What police found at Cumuto Cemetery
The discovery was made in Cumuto, about 25 miles east of Port of Spain, and police have not said whether any of the remains have been identified. The Associated Press reported that five of the adult bodies had morgue-style toe tags and that investigators are trying to determine the source of the remains.
Police Commissioner Allister Guevarro described the discovery as deeply troubling and said every cadaver must be handled with “dignity and lawful care.” He said any person or institution found to have violated that duty would be held accountable.
The core questions now facing investigators are whether the remains were lawfully released, whether the burial had proper approval, who had custody of the bodies before they arrived at the cemetery and whether any public agency, private contractor or funeral operator failed to follow required procedures.
Cumuto Cemetery probe puts funeral industry oversight under scrutiny
The case quickly widened into a broader discussion about funeral industry standards. Keith Belgrove, president of the Association of Funeral Professionals of Trinidad and Tobago, told Guardian Media that the government should move forward with stronger industry regulations, saying some operators lack proper standards and refrigeration capacity, according to the outlet’s interview with Belgrove.
Belgrove said the proper handling of unclaimed bodies would typically involve a contract from social welfare or a hospital and arrangements with a cemetery. Health Minister Dr. Lackram Bodoe told Guardian Media he had taken note of the TTPS release and would await the findings of the investigation.

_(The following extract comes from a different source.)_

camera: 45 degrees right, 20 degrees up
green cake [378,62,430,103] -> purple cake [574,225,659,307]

The discovery also comes as Trinidad and Tobago faces wider public safety concerns. DW reported that the country’s state of emergency, first imposed in December 2024 amid gang violence, was extended in March and that Trinidad and Tobago recorded 623 murders in 2024. Police, however, have framed the Cumuto matter as a possible unlawful disposal case, not as a confirmed homicide investigation.
Older reports show concerns over unclaimed bodies are not new
The Cumuto Cemetery discovery has revived long-running concerns about how unclaimed remains are stored, released and buried in Trinidad and Tobago. In 2010, the Trinidad Guardian reported that more than 30 unclaimed dead babies and four adult corpses had been left at the Mt Hope Mortuary before being removed for pauper’s burials.

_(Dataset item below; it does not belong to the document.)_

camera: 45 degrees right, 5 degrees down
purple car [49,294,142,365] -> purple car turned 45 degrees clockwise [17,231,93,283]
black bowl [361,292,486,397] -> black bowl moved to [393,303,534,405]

In 2019, a Newsday editorial titled “Dead wrong” described problems at the Forensic Science Centre, including autopsy delays, staffing concerns and freezers filled with unclaimed bodies. During the COVID-19 surge, Guardian Media also reported that mortuaries were over capacity and regional health authorities were pursuing procedures for the removal and burial of unclaimed bodies.
Those earlier reports do not explain what happened at Cumuto Cemetery. They do, however, show that the handling of unclaimed remains has been a recurring pressure point for hospitals, forensic facilities, funeral homes and public authorities.

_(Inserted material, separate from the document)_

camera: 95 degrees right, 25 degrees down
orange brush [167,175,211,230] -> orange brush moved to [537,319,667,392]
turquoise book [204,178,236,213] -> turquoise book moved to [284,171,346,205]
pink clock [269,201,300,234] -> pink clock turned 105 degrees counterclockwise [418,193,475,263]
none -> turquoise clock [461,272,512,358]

What happens next in the Cumuto Cemetery investigation
Forensic analysis is expected to determine whether the remains can be identified, where they came from and whether paperwork, custody records or burial approvals were missing or falsified. Investigators will also have to establish whether the infants and adults were connected to one institution or came from multiple sources.
Until police release further findings, the central issue remains accountability. The discovery of 56 bodies, especially the remains of 50 infants, has turned a local cemetery case into a national test of how Trinidad and Tobago tracks, stores and buries its dead when families cannot or do not claim them.